The Legislative Compensation Board voted 4-3 on Thursday to reduce the base pay of Oklahoma legislators by 8.8 percent, effective in November 2018. The pay cut would reduce a legislator’s base salary from $38,400 to $35,021. The additional pay for House and Senate leadership positions also will be reduced.
“Oklahomans right now today are frustrated with Oklahoma’s Legislature,” said Chairman Wes Milbourn, the president and general manager of two Oklahoma City television stations who was appointed to the board by Gov. Mary Fallin.
State lawmakers are grappling with a projected $215 million budget hole. Most state agencies have seen deep cuts for the third straight year.
Milbourn was one of several members who suggested the panel consider reducing legislative pay and who voted in favor of the cut.
Another one of Fallin’s appointees who favored the reduction, Mike O’Neal of Edmond, said he considered that legislators earn significantly more than the average Oklahoman considering the Legislature is only in session from February to May.
“How does what we’re compensating them compare to the typical Oklahoman and Oklahoma family?” O’Neal asked.
Besides the $38,400 base salary, Oklahoma lawmakers receive travel and meal reimbursement and health and retirement benefits that bring their total average compensation to about $62,000, according to information compiled by the Office of Management and Enterprise Services. The median household income for an Oklahoma family is about $49,000, OMES reported.

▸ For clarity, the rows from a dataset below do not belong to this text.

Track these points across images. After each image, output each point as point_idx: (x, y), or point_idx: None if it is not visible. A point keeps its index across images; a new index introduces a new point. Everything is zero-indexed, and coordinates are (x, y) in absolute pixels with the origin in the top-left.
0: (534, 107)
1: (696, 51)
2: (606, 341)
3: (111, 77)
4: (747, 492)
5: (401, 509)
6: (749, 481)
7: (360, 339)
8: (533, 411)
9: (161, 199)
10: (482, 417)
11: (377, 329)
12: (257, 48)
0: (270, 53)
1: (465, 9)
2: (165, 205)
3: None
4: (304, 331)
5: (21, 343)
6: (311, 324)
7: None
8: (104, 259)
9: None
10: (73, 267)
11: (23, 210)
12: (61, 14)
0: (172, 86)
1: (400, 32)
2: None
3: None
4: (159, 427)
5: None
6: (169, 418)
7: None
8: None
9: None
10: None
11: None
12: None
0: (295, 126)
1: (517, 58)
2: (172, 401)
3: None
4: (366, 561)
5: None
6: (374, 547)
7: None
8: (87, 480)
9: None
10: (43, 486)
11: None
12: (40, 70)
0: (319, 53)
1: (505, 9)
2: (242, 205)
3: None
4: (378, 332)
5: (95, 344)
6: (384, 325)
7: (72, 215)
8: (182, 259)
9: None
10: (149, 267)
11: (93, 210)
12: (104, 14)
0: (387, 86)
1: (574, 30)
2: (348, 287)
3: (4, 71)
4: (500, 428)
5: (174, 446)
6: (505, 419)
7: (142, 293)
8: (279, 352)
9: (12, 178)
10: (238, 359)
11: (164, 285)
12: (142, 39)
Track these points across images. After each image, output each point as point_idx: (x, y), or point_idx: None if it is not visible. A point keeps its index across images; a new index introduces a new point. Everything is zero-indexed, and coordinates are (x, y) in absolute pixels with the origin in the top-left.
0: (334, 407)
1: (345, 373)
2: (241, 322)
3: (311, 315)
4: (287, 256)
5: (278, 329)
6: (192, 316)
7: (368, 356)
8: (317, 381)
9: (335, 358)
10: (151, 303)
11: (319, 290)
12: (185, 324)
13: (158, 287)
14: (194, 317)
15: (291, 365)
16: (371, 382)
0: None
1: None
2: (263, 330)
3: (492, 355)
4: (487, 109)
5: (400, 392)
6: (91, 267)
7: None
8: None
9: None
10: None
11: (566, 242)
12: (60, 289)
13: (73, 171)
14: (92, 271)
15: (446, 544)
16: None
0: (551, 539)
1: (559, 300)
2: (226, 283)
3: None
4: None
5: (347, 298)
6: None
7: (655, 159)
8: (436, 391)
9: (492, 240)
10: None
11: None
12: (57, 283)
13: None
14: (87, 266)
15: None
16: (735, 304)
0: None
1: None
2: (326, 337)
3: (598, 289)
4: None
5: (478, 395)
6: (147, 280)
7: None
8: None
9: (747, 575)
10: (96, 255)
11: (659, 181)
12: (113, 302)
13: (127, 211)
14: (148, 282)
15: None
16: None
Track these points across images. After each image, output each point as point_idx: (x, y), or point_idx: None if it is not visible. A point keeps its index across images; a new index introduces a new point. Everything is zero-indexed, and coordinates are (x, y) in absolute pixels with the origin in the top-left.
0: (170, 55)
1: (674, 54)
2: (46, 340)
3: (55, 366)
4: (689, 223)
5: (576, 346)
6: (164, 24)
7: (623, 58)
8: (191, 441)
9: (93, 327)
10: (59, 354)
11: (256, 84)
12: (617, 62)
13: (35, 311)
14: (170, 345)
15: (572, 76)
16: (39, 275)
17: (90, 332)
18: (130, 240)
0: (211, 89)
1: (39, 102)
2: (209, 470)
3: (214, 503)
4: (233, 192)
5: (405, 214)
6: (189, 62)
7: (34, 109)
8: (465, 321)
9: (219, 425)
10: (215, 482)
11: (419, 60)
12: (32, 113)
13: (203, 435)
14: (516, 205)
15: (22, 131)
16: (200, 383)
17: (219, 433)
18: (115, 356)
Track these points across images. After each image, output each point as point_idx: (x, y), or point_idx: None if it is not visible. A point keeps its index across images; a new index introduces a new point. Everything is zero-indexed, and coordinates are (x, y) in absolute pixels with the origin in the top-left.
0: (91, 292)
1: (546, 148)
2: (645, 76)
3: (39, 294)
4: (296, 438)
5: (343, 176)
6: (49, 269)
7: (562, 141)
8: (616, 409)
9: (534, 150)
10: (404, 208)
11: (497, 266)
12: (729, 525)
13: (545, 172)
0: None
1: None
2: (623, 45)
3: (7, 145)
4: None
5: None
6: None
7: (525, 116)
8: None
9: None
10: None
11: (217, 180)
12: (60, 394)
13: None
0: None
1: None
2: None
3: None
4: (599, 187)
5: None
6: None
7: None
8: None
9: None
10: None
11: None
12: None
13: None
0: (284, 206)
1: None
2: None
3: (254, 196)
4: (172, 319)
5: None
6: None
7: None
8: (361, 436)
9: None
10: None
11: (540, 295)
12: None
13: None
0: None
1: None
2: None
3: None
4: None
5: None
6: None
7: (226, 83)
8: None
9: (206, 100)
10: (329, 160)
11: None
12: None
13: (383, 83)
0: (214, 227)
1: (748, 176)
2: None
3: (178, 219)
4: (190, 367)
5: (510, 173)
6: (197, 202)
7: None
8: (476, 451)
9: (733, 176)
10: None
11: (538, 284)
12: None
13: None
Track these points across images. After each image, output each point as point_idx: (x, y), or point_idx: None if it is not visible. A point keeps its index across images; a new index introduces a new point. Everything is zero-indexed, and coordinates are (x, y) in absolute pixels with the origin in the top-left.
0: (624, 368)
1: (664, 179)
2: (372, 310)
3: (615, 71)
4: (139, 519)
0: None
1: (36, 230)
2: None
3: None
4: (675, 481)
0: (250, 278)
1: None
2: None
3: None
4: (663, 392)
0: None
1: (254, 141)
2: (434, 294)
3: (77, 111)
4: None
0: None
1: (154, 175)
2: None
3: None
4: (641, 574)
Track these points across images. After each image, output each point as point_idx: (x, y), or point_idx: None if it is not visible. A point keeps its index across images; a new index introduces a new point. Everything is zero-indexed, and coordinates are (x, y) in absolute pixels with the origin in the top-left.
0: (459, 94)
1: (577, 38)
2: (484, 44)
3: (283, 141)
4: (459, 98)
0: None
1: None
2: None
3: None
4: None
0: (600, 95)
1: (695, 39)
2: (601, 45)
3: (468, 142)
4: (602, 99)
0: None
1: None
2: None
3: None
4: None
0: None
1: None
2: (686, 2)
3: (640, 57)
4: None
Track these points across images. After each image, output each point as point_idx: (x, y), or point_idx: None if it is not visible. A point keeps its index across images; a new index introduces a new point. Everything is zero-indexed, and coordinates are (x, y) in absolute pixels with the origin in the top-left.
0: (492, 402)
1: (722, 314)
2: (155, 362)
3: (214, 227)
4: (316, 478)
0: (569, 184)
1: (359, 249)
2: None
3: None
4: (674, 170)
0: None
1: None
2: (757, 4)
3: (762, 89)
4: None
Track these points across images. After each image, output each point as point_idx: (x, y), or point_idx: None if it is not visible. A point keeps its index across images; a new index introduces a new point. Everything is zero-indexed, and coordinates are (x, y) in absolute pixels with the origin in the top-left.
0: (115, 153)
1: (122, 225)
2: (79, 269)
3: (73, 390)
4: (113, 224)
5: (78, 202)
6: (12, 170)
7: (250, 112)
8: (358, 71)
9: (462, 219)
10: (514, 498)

It’s not a novel idea. A voter-approved constitutional amendment in Massachusetts allows the base pay for rank-and-file legislators to be adjusted every two years to reflect changes in the median household income for state residents.
Some Oklahoma legislators said the reduction in pay won’t affect them personally, but could make it more difficult, especially for younger and working-class men and women to run for office.
“This is easier for me, because I don’t need my legislative salary and I don’t run for my legislative salary,” said Rep. Jon Echols, R-Oklahoma City. “I just think we eventually need to have the conversation about who we want in the Legislature. Do we want those who are independently wealthy or retired and can afford it? Or do we want average, everyday citizens to have the ability to do it?”
Speaker of the House Charles McCall voiced similar concerns and said the panel’s vote should lead to a larger discussion about the salaries of state agency executives.
“After all the recent news about corruption, mismanagement and waste in our executive branch agencies, I feel confident that those discussions about lowering and capping pay for agency and cabinet appointments will be taking place when the Legislature convenes in February,” McCall, R-Atoka, said in a statement. “Many of these directors and appointments make four to five times as much as a state legislator, if not more.”
In addition, the leaders of the House and Senate receive an additional $17,932 each year, while the majority and minority floor leaders, appropriation chairs, House speaker pro tem and Senate assistant majority leader each make an additional $12,364 per year.
The board last approved a pay increase for Oklahoma legislators in 1997, boosting the annual salary from $32,000 to $38,400.